Au plus fort de la crise financière de 2008, Ping An était un actionnaire de référence du groupe financier belge moyennant un investissement global de 2 milliards d’euros. La nationalisation et le démantèlement de Fortis l’ont contraint à subir de lourdes pertes. Ping An a dénoncé une violation des principes de base de la gouvernance d’entreprise. Détenteur de 5% du capital, il s’est ensuite publiquement opposé en 2009 à la vente par l’Etat belge à BNP Paribas de la majorité des activités bancaires de Fortis en Belgique.

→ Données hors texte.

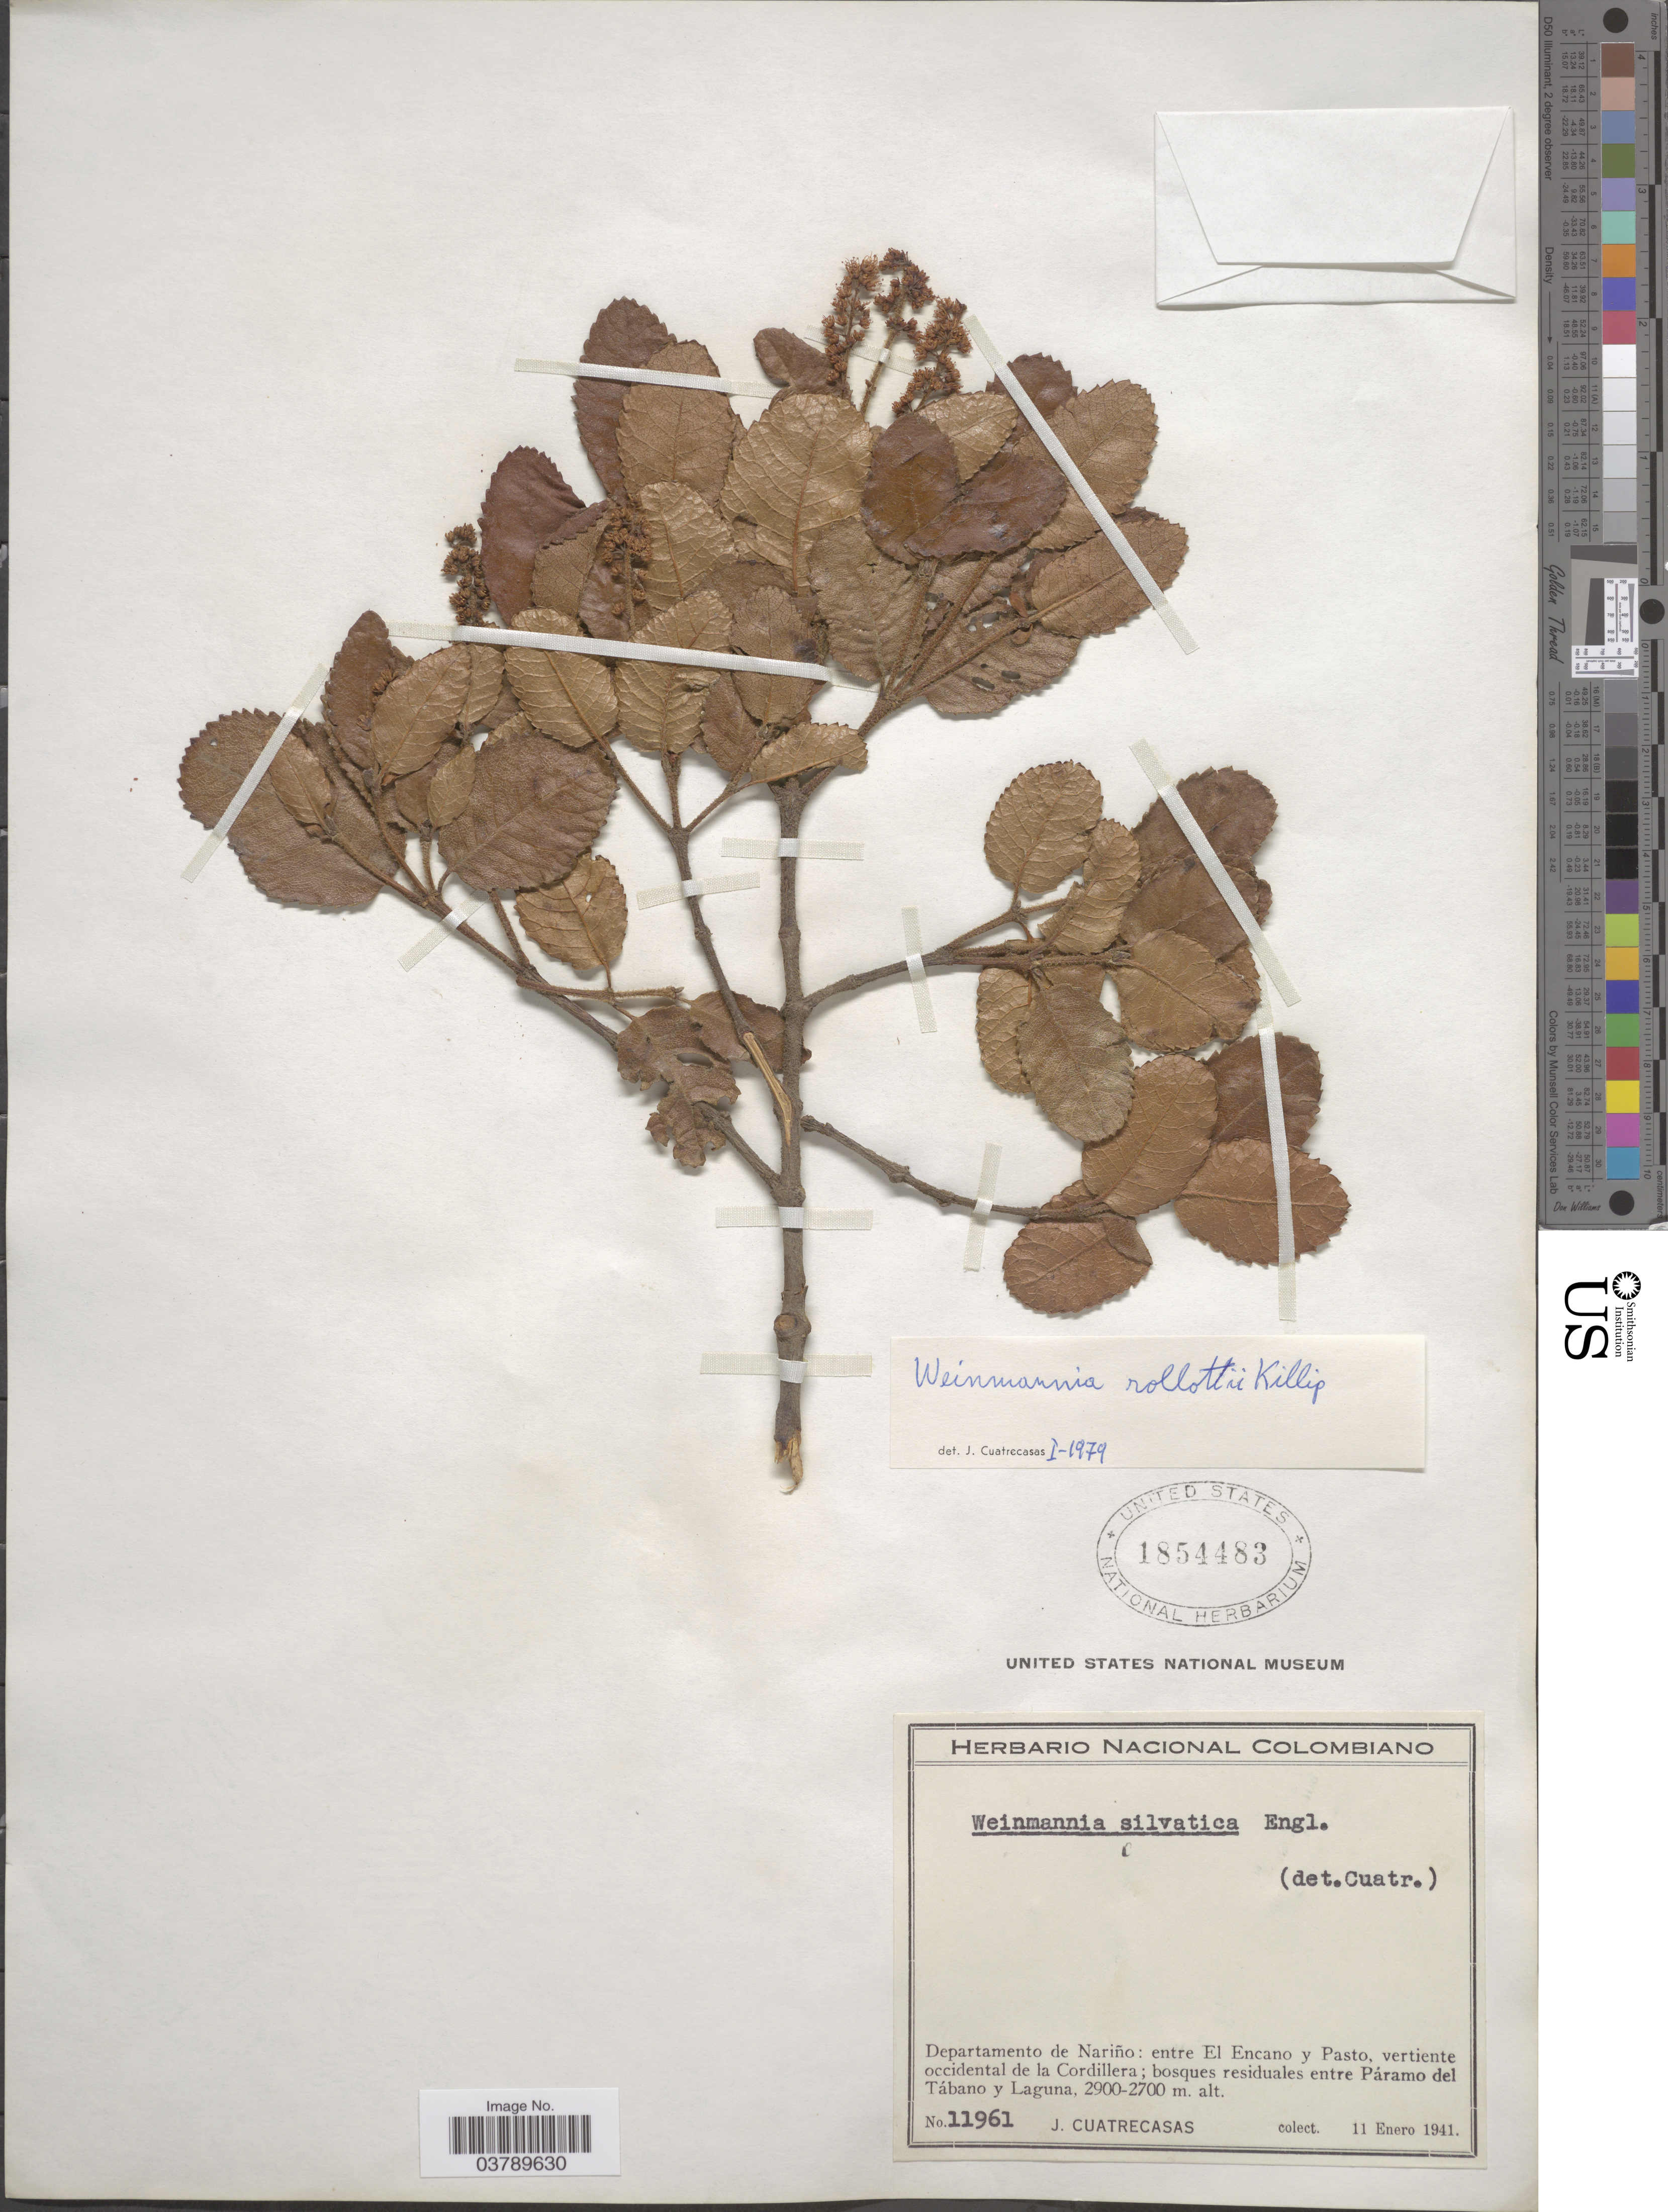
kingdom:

L’assureur chinois, qui avait saisi le CIRDI en septembre 2012, réclamait une indemnisation estimée entre 700 millions et 1 milliard d’euros. Ping An appuyait sa demande en droit sur le nouveau traité belgo-chinois de protection des investissements, entré en vigueur en 2009 en remplacement d’un ancien traité de 1986. Destiné initialement à protéger les investissements belges en Chine contre une éventuelle nationalisation par Pékin, ce traité a été renversé à son profit par l’Etat chinois.
Le tribunal arbitral, présidé par Lord Collins of Mapesbury, a considéré qu’il n'était «pas compétent pour juger d’un différend né avant l’entrée en vigueur du nouveau traité, portant sur la violation alléguée de l’ancien traité de 1986, et que Ping An avait notifié à la Belgique avant l’entrée en vigueur du nouveau traité», selon un communiqué de Foley Hoag, le cabinet d’avocats représentant la Belgique devant le tribunal arbitral aux côtés de Liedekerke Wolters Waelbroeck Kirkpatrick.

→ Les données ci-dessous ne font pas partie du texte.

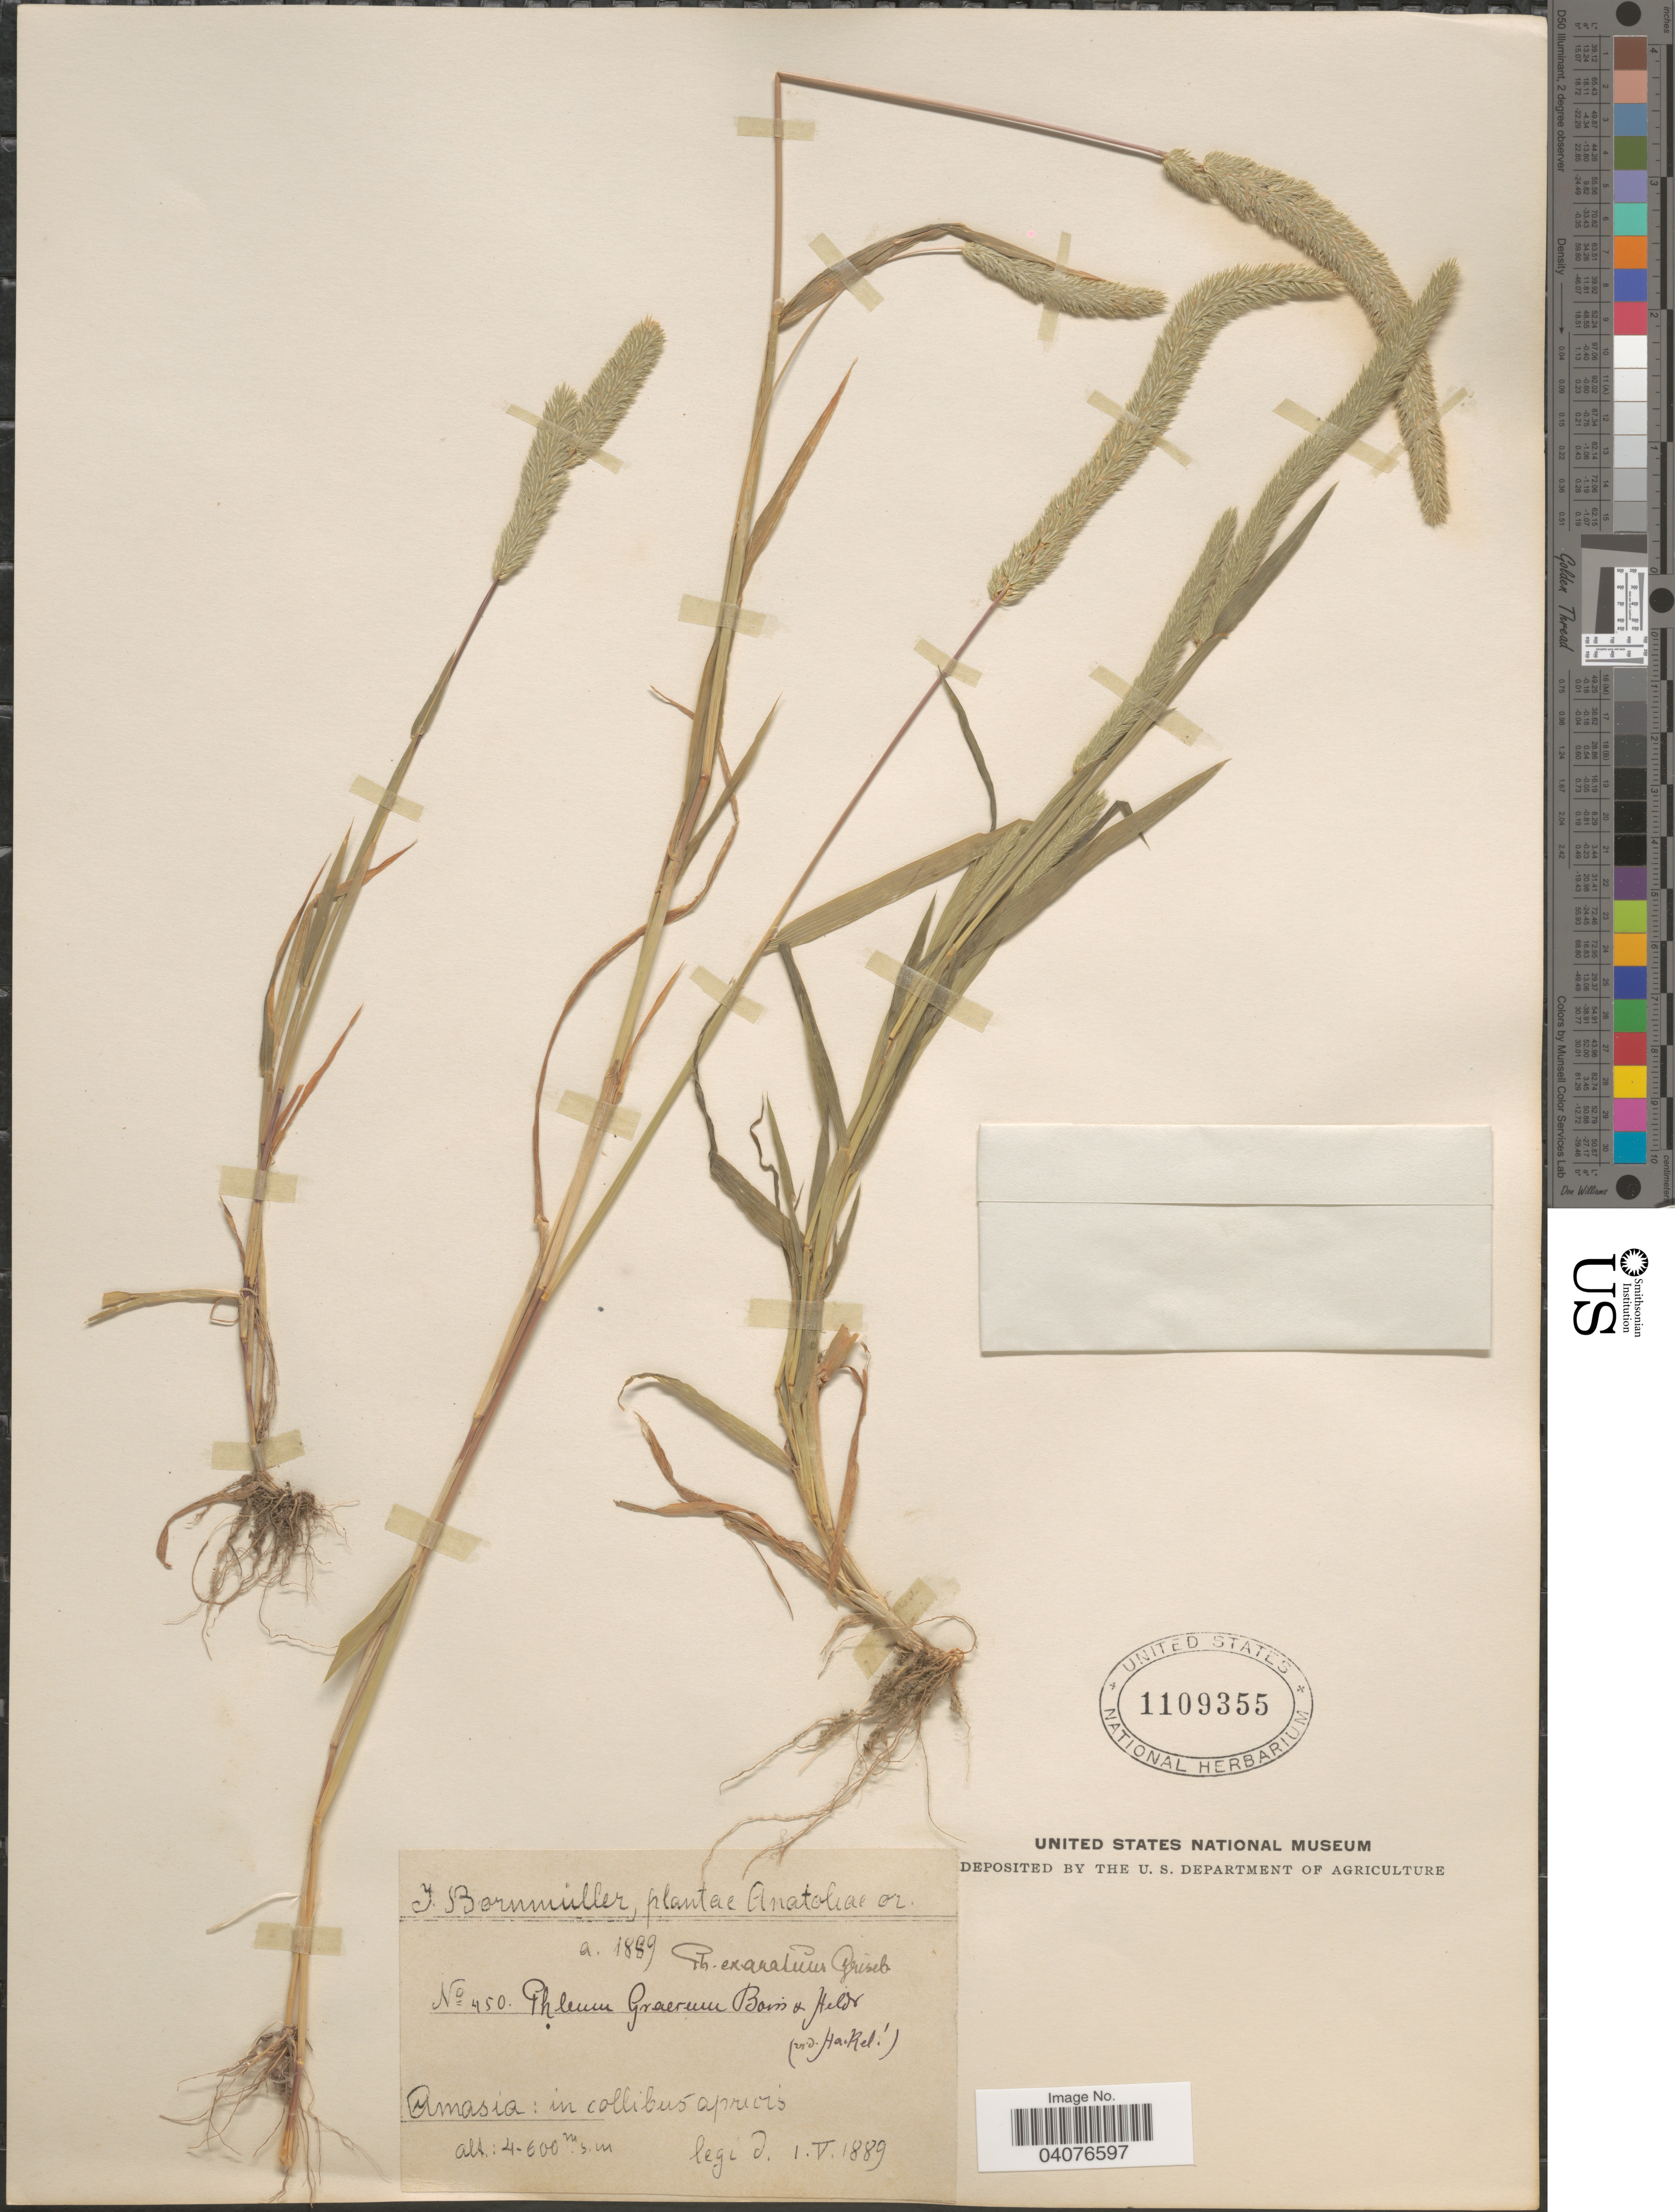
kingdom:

Cette procédure constitue le premier arbitrage d’investissement intenté contre la Belgique et le premier arbitrage engagé auprès du CIRDI par un ressortissant de Chine continentale. Sa conclusion intervient au moment où le débat fait rage autour de certains accords bilatéraux d’investissement sur le Vieux Continent, en particulier l’accord commercial transatlantique entre l’Europe et les Etats-Unis (TTIP).